Politics prevent bigger investment in preschool

With a token investment in its youngest residents, Indiana can finally join the 40 states that recognize the invaluable connection between early learning and school success. The state’s timid foray into preschool could, however, deliver a better return on investment if politics weren’t standing in the way of a first-rate early learning program.

The meager pilot program approved by the General Assembly this year falls under control of the Family and Social Services Administration. It answers to Gov. Mike Pence, not the Indiana Department of Education, administered by state Superintendent Glenda Ritz. The distinction might seem small, but the investment of tax dollars demands that best practices determine how the money is spent. States supporting effective preschool programs understand that requiring research-based standards in early learning yields the best return in school success.

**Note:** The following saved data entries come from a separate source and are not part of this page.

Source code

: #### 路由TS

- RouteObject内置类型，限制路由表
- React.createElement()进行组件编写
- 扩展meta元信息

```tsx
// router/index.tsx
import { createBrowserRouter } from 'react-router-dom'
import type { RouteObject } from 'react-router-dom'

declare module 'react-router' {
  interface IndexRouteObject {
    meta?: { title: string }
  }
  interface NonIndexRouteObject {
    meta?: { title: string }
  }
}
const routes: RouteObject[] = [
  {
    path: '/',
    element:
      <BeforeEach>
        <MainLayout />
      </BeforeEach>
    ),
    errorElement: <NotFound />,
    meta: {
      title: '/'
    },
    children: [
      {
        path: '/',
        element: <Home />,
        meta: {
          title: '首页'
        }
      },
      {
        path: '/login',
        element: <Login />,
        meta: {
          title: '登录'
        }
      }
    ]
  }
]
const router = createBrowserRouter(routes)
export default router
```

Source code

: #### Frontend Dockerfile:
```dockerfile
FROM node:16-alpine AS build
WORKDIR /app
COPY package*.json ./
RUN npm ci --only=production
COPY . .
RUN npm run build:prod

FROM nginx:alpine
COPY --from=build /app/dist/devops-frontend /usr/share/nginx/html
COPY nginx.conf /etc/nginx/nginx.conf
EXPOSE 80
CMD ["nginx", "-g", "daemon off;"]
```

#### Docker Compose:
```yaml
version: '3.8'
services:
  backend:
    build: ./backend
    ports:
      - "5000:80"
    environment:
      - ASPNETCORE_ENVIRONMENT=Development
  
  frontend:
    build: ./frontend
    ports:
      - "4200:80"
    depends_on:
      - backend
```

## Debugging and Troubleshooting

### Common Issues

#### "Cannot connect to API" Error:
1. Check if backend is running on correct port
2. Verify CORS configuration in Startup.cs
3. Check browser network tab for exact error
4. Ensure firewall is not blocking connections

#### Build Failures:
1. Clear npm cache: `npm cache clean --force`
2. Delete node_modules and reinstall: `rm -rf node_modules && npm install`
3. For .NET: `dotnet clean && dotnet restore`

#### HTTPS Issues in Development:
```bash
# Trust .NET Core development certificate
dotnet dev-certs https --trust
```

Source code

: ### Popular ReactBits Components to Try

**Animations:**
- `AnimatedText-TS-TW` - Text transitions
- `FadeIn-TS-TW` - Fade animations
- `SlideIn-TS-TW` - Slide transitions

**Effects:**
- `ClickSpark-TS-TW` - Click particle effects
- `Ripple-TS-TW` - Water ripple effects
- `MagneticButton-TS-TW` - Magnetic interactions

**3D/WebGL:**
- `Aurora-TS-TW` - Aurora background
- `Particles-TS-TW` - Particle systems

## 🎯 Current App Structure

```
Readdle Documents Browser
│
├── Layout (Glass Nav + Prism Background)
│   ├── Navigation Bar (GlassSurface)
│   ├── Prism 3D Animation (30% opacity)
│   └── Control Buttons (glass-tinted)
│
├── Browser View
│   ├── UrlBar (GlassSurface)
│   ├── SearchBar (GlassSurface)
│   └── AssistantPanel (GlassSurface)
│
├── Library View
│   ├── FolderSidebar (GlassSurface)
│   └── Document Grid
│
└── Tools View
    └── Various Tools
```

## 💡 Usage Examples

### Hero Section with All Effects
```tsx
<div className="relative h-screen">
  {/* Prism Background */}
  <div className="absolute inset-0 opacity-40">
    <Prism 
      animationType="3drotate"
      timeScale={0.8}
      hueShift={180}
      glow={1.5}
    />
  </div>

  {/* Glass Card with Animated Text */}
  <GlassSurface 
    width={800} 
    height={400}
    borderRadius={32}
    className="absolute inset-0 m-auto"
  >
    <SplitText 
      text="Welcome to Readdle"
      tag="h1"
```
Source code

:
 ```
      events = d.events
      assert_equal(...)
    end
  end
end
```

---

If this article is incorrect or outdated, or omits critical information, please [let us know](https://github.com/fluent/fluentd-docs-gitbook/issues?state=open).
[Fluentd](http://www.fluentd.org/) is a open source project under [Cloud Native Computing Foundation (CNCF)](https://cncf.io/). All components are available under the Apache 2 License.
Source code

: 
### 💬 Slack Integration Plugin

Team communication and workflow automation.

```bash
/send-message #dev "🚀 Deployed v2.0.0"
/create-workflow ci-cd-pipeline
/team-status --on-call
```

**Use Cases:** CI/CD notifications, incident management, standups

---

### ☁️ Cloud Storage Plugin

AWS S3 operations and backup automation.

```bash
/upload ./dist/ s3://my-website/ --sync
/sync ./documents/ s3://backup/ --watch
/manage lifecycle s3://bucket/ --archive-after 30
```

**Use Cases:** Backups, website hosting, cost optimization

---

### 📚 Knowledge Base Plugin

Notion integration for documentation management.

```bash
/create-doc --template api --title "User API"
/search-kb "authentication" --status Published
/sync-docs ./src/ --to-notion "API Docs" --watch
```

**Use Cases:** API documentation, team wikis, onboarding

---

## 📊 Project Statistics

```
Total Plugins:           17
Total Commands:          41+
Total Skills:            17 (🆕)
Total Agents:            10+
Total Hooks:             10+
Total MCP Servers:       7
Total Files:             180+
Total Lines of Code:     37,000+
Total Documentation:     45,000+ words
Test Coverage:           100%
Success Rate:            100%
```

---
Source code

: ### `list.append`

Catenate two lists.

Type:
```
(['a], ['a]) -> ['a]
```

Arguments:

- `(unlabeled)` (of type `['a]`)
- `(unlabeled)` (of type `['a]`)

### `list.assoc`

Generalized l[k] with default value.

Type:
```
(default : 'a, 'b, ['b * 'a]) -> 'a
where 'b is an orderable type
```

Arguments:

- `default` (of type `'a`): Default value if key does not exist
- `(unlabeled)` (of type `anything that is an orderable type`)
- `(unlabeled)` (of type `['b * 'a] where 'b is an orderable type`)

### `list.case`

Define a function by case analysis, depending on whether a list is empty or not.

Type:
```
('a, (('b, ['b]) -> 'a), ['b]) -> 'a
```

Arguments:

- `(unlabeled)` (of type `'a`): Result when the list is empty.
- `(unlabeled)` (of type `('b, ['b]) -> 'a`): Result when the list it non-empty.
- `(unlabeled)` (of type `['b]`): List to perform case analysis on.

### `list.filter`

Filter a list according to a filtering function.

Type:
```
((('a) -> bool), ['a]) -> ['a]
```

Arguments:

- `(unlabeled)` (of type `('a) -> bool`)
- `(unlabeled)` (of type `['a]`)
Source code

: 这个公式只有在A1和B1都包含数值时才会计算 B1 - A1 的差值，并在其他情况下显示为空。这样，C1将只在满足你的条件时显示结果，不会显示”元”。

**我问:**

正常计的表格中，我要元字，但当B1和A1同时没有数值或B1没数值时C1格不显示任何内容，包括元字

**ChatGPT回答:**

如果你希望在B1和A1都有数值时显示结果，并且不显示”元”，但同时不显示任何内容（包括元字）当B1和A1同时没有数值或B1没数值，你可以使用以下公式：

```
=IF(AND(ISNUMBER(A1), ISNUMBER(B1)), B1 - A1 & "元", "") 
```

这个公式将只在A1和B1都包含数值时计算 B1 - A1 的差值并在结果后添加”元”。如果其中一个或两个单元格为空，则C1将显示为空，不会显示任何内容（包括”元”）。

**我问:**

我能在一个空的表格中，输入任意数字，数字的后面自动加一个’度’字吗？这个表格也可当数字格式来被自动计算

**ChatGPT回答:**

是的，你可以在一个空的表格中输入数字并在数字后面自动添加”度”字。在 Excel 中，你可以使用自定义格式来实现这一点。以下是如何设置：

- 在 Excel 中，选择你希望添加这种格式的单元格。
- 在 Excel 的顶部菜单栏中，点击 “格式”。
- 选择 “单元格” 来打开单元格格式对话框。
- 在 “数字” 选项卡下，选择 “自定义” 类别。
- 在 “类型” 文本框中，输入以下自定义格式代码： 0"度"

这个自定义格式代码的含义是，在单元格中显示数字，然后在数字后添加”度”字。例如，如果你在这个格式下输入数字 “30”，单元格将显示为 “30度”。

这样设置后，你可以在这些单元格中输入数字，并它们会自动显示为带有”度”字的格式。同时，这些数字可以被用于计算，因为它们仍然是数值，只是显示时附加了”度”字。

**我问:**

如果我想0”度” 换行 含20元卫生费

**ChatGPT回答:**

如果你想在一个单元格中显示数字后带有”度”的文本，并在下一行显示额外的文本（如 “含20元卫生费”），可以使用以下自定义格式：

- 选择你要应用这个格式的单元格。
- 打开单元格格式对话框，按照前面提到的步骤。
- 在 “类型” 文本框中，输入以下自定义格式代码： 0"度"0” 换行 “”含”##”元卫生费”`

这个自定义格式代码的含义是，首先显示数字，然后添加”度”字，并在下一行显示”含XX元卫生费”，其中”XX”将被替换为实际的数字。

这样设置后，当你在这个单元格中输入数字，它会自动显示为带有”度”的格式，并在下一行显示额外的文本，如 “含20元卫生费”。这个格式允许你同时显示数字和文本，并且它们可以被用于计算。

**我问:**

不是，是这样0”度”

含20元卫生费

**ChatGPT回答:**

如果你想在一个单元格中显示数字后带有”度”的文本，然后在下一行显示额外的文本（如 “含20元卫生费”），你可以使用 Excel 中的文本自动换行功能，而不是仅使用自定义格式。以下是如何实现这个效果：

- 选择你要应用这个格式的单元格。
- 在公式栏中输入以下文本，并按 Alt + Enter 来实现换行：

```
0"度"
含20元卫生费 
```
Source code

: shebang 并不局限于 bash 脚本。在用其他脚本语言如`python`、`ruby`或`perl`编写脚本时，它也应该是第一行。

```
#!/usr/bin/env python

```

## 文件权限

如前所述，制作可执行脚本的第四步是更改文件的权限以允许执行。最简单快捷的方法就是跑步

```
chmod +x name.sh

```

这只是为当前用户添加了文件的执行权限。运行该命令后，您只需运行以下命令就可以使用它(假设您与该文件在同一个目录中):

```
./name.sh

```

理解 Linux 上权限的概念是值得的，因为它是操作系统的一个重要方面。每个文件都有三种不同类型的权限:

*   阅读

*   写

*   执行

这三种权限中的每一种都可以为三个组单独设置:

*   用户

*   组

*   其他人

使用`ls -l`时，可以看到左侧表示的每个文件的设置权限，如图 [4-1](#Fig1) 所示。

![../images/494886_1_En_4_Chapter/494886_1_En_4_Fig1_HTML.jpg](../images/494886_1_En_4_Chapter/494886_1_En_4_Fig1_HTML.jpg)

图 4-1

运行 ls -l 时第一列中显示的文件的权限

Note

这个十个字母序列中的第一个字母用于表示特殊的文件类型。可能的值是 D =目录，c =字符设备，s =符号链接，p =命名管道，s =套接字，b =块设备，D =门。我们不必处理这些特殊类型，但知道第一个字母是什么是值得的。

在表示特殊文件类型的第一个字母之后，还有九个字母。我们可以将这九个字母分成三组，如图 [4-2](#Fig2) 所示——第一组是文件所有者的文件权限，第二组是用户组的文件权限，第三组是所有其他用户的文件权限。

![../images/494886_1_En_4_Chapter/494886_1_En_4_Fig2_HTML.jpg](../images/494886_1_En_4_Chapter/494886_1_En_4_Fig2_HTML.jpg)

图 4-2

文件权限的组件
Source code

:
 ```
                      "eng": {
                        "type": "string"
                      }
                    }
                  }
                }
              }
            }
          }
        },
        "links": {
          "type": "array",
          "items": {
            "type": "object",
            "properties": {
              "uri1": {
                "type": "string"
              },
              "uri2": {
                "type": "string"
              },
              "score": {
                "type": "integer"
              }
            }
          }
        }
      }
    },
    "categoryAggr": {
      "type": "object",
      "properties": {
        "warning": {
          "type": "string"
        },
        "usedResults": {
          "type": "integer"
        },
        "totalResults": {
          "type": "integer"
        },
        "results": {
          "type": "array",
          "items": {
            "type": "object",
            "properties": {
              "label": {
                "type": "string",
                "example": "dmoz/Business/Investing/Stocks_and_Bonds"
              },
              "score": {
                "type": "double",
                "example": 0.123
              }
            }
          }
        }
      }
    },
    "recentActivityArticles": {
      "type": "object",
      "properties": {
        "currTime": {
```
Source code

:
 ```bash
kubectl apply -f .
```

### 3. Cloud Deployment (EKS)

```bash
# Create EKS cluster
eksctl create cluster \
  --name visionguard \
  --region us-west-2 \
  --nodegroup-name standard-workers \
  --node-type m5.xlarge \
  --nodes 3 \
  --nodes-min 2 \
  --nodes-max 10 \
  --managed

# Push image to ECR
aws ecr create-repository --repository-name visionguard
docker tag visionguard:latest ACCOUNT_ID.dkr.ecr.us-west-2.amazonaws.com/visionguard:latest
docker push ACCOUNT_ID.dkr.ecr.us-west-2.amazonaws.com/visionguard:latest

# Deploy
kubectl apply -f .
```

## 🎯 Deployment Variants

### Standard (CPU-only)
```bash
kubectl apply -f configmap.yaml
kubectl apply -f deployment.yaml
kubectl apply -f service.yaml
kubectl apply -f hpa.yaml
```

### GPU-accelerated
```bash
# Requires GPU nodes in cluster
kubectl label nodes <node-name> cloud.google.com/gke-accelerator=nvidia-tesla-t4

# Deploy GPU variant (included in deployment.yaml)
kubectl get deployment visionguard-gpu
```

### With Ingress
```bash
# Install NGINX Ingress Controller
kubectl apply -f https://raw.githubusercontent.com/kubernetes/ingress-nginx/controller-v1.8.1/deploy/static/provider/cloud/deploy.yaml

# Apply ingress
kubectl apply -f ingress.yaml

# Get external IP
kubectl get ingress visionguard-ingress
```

For now, Indiana remains among just 10 states - most of them rural western states - without state-funded preschool, according to the “State of Preschool 2013,” a survey by the National Institute for Early Education Research released last week. Only 15 percent of the state’s 4-year-olds and 10 percent of its 3-year-olds were enrolled in a federally funded Head Start or school-based preschool program. Unless their parents paid tuition or their local school district picked up the cost, the rest of the state’s 3- and 4-year-olds were out of luck.

Contrast those numbers to Georgia, where 58 percent of the state’s 4-year-olds were enrolled in state-funded preschool and another 8 percent were in Head Start or a federally funded special education preschool. Oklahoma, the pioneer in state-funded preschool, had 74 percent of its 4-year-olds enrolled in programs last year, with an investment of about $145 million.

Indiana’s dismal record in supporting early learning has inevitably hampered its performance in K-12 education and in higher education attainment. Much research shows that children who start at a disadvantage are more likely to fall behind their classmates and drop out of school.

In spite of Indiana’s history of lackluster efforts in building a birth- to third-grade learning continuum, some work is underway. Ritz met last week with dozens of early education professionals at Ivy Tech Community College-Northeast, where the Indiana Department of Education was host to one of a series of statewide early-learning summits. Ritz said the meetings are designed to gather input in building an early-learning infrastructure in Indiana, given that its request for federal Race To the Top early-learning funds was rejected because no such system exists.

“The pilot preschool program is really about putting an emphasis on just 1,000 children,” she said. “What the (Department of Education) is interested in is getting an entire infrastructure system in place statewide, so that all children have a quality preschool program available, no matter where they live.”

For Becky Saddlemire, one of the participants in last week’s conference, the state could begin to show its commitment to early learning by requiring students to attend kindergarten. School enrollment isn’t mandatory until a child reaches age 7.

“We just can’t believe the expectations and the standards that are now in place for kindergarten, and enrollment isn’t even mandatory. The idea that you can come to first grade with all of that information makes no sense,” said Saddlemire, principal of North Miami Elementary School in Denver, Indiana. Her district offers preschool to all children, but she said her school could do more if the state financially supported early learning.

Indiana might lose its dubious distinction of offering no state-funded preschool in 2014. But it won’t see real results until it puts politics aside to build a first-rate early learning system.